Então, acho que sim, é um fenômeno mais amplo, que não dá para olhar só para política. Porque quando a gente olha só pra política, tendemos a encontrar respostas como, por exemplo, a culpa é das plataformas digitais ou a culpa é da mudança tecnológica. É lógico que as mudanças tecnológicas têm um papel importante, mas não explicam só por isso. A gente tem que entender que existe, no caso dessa própria ideologia hiperindividualista, que ela tem a ver com uma perspectiva em relação ao Estado e em relação ao mercado, com tendências ultraliberais. […]

Estamos falando de uma visão do Estado, de uma visão da economia e de uma sobreposição e uma interferência daquilo que seria iniciativa privada, a lógica empresarial e a lógica do empreendimento, ela toma o lugar da coisa pública e daquilo que seria do Estado. Por mais que determinadas figuras determinadas possam dizer que não são nem esquerda nem de direita, quando elas performam na perspectiva do hiperindividualismo, elas estão performando uma ideologia ultraliberal.


[Andrea Dip] Os políticos auto rotulados de “outsiders” – ainda que sejam parte do establishment político há anos – parecem que vêm envolvidos em uma camada de entretenimento, de showmen. Como você vê isso?

Essas figuras dos outsiders acabam tendo muita afinidade com o discurso individualista, hiperindividualista. E aí são duas perspectivas: a primeira, que os outsiders que estariam fora da política e eles trariam uma solução do chamado mercado. Isso significa que, o que está por trás do que está sendo proposto, é uma substituição da capacidade técnica do Estado e uma diminuição da importância que o Estado como instituição, para ser de uma certa forma gerido por uma lógica empresarial. A perspectiva seria a seguinte, que todos os políticos e a classe política fazem parte de uma espécie de combo em que está o Estado, que é grande, ineficiente, demorado e muito custoso para a sociedade.

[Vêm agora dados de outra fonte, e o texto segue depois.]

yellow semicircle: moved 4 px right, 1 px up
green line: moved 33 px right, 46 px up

Com isso, seriam outros tipos de arranjo, que não passam por esse tipo de mediação relacionada ao Estado, com inovações da iniciativa privada, que poderiam resolver melhor essas questões públicas. Isso é muito perigoso, porque se a gente vai pensar, é claro que o podemos fazer um monte de crítica em relação ao funcionamento do Estado e ao aperfeiçoamento da máquina pública. Agora, uma outra coisa é propor essa lógica de ter o Estado como algo parecido a uma Startup com grandes inovações, tanto de pessoas do mundo do mercado quanto do mundo da tecnologia, quase como gerir a coisa pública como se fosse uma big tech.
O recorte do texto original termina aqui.